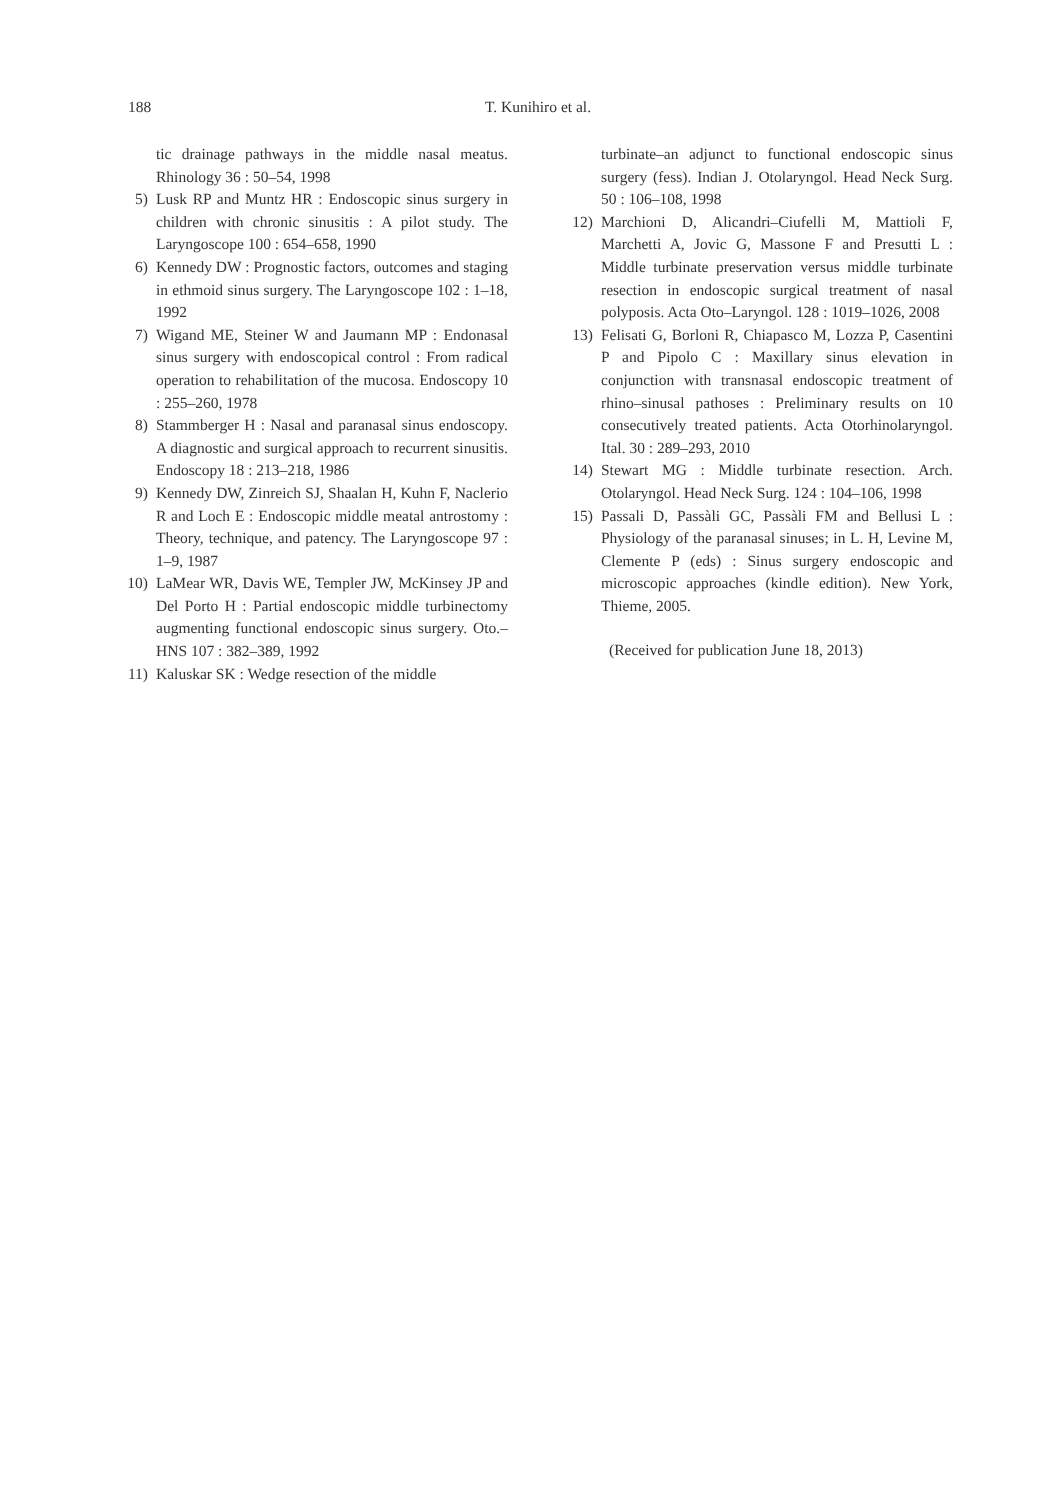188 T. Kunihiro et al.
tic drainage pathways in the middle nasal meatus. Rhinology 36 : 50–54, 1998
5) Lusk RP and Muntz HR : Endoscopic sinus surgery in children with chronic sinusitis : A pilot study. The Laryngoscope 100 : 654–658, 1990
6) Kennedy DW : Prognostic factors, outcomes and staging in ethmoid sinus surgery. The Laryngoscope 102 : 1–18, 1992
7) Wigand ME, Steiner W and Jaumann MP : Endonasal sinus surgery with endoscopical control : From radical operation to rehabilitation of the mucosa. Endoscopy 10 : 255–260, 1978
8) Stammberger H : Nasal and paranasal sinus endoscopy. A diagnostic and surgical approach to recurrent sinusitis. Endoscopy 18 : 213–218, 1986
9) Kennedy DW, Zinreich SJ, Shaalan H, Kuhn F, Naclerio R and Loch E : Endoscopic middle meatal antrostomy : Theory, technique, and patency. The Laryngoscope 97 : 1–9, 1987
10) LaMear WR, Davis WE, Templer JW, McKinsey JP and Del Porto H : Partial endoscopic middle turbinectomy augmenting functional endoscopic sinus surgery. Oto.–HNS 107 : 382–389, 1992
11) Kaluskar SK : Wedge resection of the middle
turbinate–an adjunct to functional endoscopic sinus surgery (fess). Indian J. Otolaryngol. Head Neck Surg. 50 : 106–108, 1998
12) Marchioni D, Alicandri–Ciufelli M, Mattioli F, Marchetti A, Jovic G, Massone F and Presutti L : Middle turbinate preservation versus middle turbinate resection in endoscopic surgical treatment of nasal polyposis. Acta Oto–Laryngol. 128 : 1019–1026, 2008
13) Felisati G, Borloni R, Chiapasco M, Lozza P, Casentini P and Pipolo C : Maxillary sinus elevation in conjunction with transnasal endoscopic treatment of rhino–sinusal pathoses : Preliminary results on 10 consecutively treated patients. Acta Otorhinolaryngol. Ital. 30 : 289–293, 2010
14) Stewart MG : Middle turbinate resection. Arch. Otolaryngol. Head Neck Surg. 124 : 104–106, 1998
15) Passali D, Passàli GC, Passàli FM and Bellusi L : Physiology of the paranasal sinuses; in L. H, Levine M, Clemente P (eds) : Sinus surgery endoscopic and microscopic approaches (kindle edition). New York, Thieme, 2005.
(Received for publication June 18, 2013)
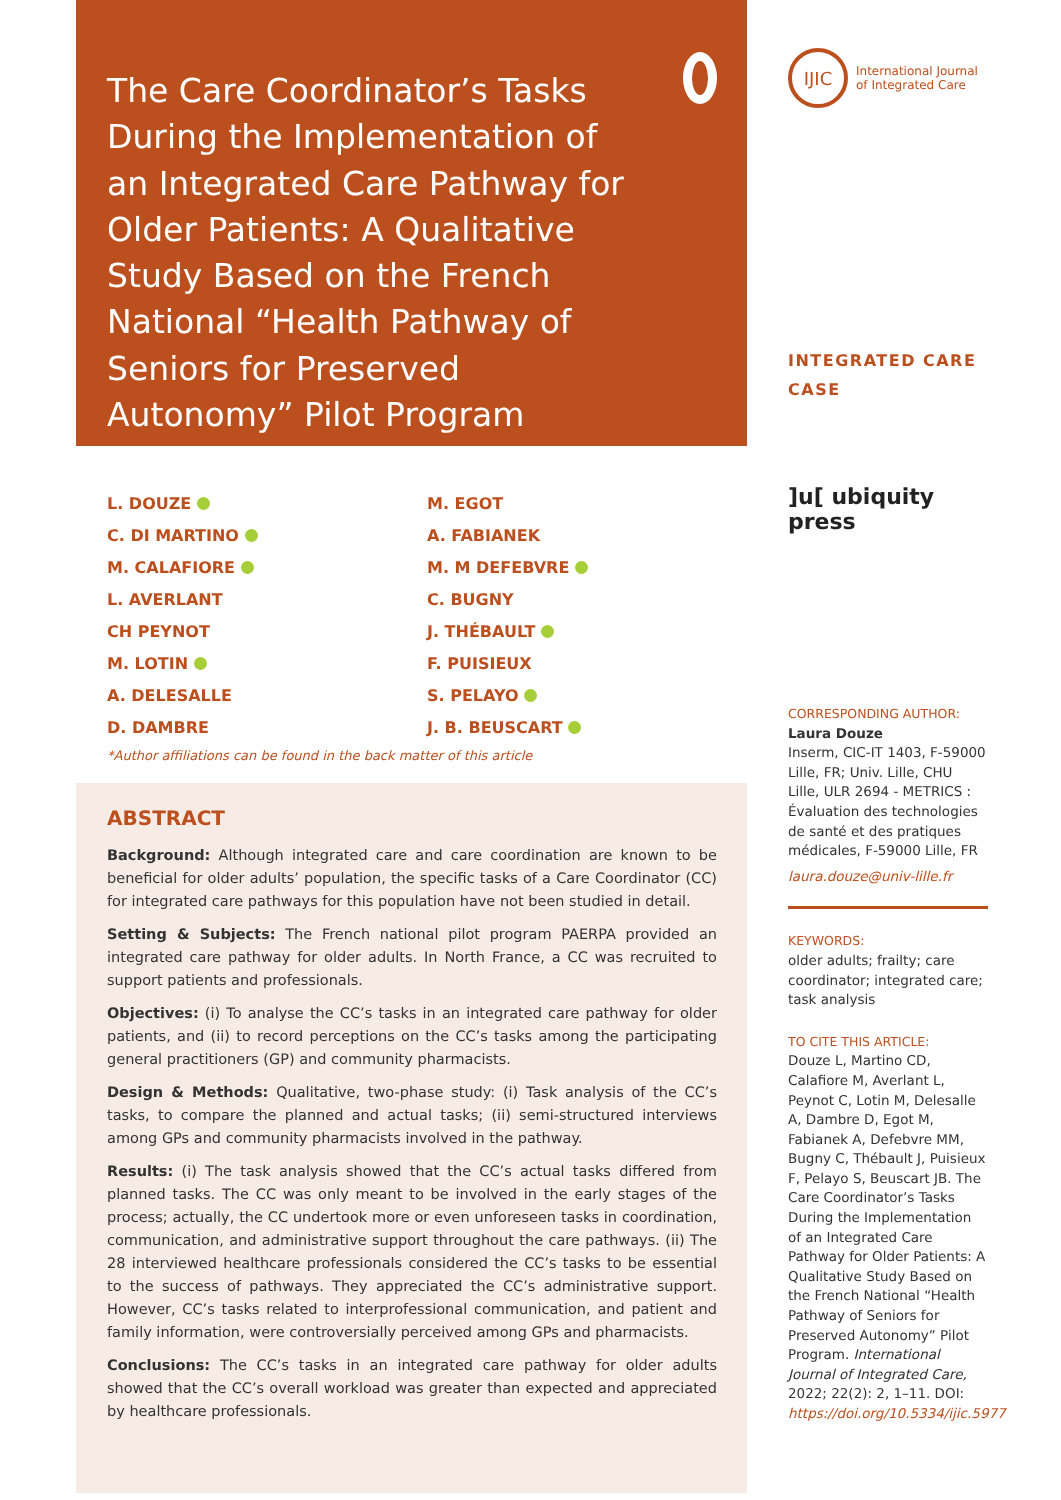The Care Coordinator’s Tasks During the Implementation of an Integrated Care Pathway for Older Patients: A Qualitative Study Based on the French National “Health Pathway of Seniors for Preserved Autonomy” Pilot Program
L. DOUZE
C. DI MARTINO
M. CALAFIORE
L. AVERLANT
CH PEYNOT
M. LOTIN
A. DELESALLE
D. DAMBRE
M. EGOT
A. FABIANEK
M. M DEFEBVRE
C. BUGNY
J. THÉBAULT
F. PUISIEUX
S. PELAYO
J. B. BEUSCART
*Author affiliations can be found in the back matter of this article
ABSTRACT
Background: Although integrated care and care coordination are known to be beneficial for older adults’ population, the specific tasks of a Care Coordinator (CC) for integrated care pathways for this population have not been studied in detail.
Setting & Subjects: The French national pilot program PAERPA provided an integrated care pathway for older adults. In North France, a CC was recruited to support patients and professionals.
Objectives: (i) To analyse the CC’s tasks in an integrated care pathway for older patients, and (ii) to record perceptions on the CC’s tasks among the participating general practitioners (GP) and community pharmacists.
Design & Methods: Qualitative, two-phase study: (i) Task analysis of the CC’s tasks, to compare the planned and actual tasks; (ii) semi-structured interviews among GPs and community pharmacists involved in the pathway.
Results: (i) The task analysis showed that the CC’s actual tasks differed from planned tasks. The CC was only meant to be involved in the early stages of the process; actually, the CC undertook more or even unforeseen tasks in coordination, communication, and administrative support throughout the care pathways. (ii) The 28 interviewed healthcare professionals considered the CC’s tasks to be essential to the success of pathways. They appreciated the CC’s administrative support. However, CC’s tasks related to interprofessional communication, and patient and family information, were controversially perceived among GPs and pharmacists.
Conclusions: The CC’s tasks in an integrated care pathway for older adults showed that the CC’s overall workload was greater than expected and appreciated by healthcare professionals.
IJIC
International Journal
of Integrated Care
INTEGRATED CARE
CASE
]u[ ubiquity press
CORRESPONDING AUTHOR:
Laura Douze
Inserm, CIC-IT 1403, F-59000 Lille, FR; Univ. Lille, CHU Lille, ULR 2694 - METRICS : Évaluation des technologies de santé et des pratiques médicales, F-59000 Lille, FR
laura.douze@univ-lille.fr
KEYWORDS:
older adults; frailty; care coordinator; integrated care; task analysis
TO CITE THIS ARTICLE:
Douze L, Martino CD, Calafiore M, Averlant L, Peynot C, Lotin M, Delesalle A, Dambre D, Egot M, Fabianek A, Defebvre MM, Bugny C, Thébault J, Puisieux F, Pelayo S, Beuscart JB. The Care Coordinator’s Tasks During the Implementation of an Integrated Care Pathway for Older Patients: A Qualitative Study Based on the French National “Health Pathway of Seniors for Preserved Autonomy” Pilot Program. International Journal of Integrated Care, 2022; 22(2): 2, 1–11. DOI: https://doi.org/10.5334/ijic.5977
==========
> _Work required_: Repeat only the lines between the start of the data and the line with "8) Stammberger H", including those two lines, and skip the pictures.

> _Output below_:
188 T. Kunihiro et al.
tic drainage pathways in the middle nasal meatus. Rhinology 36 : 50–54, 1998
5) Lusk RP and Muntz HR : Endoscopic sinus surgery in children with chronic sinusitis : A pilot study. The Laryngoscope 100 : 654–658, 1990
6) Kennedy DW : Prognostic factors, outcomes and staging in ethmoid sinus surgery. The Laryngoscope 102 : 1–18, 1992
7) Wigand ME, Steiner W and Jaumann MP : Endonasal sinus surgery with endoscopical control : From radical operation to rehabilitation of the mucosa. Endoscopy 10 : 255–260, 1978
8) Stammberger H : Nasal and paranasal sinus endoscopy. A diagnostic and surgical approach to recurrent sinusitis. Endoscopy 18 : 213–218, 1986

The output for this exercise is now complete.